What are the Types of Well Pump?
If your family relies on a well for water, it's important to choose the right type of pump with enough power to keep the water flowing, even on the busiest mornings. Brush up on a few well pump types today, so you'll be primed for a smart purchase when the time comes.
Types of well pump
What does a well pump look like? They come in various shapes and sizes. In this section, we'll go over the most common types of well pumps and the situations where each pump is most suitable.
Shallow Well Pumps
Shallow well pumps are found in applications where the well is less than 25' deep and operate as above-ground well pumps. This style of pump is not submersible and is placed outside the well in a well housing.

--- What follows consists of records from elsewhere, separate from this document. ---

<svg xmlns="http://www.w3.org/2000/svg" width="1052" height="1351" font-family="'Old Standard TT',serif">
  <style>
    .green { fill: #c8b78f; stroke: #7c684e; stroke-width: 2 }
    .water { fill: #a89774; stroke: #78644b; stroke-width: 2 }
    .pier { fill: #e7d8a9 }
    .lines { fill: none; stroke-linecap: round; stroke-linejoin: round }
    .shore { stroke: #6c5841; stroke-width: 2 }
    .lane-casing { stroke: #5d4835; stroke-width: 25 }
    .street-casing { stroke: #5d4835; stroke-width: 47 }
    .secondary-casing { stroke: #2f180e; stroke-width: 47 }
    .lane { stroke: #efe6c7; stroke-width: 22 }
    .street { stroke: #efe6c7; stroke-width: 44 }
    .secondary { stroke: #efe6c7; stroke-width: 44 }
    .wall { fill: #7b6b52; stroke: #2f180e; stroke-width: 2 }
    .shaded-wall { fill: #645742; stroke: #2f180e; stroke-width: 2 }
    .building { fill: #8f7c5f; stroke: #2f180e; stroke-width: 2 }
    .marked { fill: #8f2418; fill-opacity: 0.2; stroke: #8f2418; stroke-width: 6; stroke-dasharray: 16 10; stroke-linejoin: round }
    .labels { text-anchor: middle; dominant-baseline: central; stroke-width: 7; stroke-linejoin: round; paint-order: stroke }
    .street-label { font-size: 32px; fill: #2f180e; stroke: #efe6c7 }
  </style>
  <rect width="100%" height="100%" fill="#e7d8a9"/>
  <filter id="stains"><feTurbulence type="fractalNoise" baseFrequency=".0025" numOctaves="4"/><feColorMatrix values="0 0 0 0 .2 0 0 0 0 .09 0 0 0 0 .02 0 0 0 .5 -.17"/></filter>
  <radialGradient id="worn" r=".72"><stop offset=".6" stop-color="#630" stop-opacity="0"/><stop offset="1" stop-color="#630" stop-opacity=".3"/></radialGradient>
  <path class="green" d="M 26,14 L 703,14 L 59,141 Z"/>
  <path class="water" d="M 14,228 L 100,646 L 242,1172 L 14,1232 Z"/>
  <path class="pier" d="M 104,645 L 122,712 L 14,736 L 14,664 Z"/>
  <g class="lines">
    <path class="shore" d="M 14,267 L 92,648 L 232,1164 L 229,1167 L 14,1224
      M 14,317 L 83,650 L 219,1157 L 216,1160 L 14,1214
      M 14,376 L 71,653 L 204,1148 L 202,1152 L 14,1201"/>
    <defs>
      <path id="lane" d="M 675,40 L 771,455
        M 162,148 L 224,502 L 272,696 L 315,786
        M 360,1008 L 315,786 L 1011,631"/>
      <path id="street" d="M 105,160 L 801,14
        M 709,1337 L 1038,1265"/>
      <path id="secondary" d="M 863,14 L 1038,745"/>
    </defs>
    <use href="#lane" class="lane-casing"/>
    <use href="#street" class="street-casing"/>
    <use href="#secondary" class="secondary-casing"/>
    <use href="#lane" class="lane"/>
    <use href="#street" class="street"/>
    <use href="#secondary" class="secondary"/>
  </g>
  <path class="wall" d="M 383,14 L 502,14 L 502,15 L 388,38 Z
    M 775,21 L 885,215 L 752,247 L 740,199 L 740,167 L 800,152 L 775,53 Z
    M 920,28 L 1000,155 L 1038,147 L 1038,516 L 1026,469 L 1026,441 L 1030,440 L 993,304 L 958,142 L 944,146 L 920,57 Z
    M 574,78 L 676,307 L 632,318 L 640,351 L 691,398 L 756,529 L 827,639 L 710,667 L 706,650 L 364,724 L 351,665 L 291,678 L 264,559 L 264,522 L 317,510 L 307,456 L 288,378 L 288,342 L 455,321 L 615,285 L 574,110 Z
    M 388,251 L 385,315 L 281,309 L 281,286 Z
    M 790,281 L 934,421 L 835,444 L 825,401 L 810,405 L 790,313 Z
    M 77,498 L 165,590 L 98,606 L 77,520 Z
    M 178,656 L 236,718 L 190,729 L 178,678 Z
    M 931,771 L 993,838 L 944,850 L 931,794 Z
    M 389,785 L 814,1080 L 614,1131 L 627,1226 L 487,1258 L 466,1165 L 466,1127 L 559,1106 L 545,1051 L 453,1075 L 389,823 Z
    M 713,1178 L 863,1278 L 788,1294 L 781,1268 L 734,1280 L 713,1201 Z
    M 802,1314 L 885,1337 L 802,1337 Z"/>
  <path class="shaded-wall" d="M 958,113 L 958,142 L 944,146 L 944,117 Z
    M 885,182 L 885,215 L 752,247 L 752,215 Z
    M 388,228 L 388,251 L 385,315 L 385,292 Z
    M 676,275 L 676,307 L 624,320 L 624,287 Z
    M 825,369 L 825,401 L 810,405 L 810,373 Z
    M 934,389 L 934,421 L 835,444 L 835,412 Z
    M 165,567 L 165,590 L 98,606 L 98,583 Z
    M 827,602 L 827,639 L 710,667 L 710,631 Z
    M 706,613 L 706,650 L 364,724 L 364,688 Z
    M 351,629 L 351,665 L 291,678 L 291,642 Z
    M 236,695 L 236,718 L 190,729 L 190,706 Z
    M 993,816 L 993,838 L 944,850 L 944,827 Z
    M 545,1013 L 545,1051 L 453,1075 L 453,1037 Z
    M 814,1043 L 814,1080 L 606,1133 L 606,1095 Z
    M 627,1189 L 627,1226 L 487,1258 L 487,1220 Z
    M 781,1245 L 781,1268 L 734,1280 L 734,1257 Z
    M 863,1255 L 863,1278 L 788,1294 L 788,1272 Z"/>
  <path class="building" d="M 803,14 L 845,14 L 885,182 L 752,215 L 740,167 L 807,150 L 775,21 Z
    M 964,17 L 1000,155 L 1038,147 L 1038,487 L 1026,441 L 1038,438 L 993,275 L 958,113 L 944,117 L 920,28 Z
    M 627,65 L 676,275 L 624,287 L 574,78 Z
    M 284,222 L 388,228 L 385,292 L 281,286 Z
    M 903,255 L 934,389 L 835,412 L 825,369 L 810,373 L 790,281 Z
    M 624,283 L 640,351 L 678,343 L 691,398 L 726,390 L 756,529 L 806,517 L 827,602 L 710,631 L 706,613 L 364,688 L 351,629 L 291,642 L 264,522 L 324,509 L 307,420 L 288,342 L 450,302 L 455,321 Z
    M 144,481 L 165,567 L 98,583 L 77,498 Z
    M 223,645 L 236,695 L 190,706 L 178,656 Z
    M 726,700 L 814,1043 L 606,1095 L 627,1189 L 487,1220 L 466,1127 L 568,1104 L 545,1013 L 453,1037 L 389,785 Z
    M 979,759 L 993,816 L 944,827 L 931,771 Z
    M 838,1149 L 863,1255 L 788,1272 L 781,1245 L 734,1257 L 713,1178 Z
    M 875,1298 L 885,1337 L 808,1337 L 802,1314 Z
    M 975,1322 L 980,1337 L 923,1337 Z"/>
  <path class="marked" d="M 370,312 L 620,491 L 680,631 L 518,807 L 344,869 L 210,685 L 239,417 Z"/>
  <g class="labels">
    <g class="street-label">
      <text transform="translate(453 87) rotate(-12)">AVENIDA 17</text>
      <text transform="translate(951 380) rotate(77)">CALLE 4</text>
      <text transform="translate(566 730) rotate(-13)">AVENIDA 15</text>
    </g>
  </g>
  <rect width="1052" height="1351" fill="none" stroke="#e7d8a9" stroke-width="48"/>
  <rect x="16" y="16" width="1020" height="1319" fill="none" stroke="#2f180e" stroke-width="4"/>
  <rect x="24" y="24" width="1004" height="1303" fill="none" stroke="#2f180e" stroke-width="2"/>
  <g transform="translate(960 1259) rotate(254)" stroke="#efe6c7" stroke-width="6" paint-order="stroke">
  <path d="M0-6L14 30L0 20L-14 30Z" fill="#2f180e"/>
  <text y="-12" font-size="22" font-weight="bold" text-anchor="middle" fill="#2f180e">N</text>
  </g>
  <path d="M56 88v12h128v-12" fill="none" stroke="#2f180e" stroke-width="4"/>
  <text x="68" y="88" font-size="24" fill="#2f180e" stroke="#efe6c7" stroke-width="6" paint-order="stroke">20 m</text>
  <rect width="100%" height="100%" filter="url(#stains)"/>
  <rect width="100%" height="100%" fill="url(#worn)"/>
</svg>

A feature you should look for is overload protection, which prevents motor burnout. The best shallow well pump systems are accompanied by a tank or a booster to increase PSI, which provides constant water pressure to your home. If pump size is a restriction due to your well housing, choose a pump with a booster as this will take up less space.
Some defining characteristics of shallow well jet pumps are:
- The jet pump process relies on water to function.
- They create pressure via impellers.
- The impellers move water, also called drive water, through a small orifice mounted in the housing located in front of the impeller. Doing so increases the water’s speed.
- When the water leaves the jet, a vacuum will suck more water from the well. This water will combine with the drive water and discharge into your house at high pressure.
Submersible Well Pumps
One of the most popular well pump choices among homeowners, submersible well pumps look like long metal cylinders that are completely submerged in a well. They use a motor to draw water from the well up through the pump and into an above-ground reservoir.
Submersible well pumps can operate at a variety of depths. So if you live in a dry area where wells can reach hundreds of feet in depth, a submersible well pump will still work for you. This won’t increase energy costs either because submersible well pumps take advantage of gravity in the pumping process.
Because they are located underwater, the engines of the submersible well pump always stay cool, which means they last significantly longer than other pumps whose motors can burn out quickly. Submersible pumps can last up to 25 years, whereas other pump types may only last five or six.
That said, sitting underwater can cause damage to pumps over time. Submersible well pumps are designed to be well-sealed around the motor. But over time, the seal can corrode and allow water to get into spaces where it isn’t supposed to be. A wet motor is useless until repaired.
Some characteristics of submersible pumps include:
- They won’t function unless they’re entirely underwater.
- The motor powers impellers that push water up the pipe.
- Turning on the pressure switch causes the impellers to spin, which will push water up into a tank located on the surface.
A centrifugal pump rotates an internal fan to create suction. Unlike other well pumps, centrifugal pumps sit in a mechanical housing next to the well instead of inside it, making maintenance less of a hassle.
One potential downside of centrifugal pumps is that their suction is not powerful enough for use in deep wells. Centrifugal pumps are only a viable option if your well is shallower than 25 feet. The centrifugal well pump tends to be the most affordable type.
Which Well Pump is Best For My Home?
To determine which type of well pump is best for you, consider the depth of your well. If the well you’ll be using is more than 25 feet deep, you can count out centrifugal and shallow well jet pumps. If it’s less than 25 feet deep, you have a plethora of options. Talk to a professional to help you determine what’s best for you.
It’s also important to calculate how much water you’ll need at any given time. Pumps are typically rated in gallons per minute (GPM). The average three to four-bedroom home requires eight to 12 GPM. You can roughly calculate this number by adding one GPM for every fixture requiring well water.